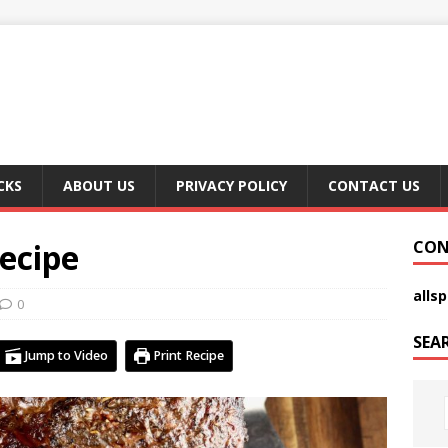
CKS
ABOUT US
PRIVACY POLICY
CONTACT US
ecipe
CON
alls
0
SEA
Jump to Video
Print Recipe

= = = = =

ASSIGNMENT: Rewrite the text from every page in the listing, substituting "GET IN TOUCH" for "CONTACT US" and keeping everything else the same. Leave out the pictures.

ANSWER FOR THE TASK:
CKS
ABOUT US
PRIVACY POLICY
GET IN TOUCH
ecipe
CON
alls
0
SEA
Jump to Video
Print Recipe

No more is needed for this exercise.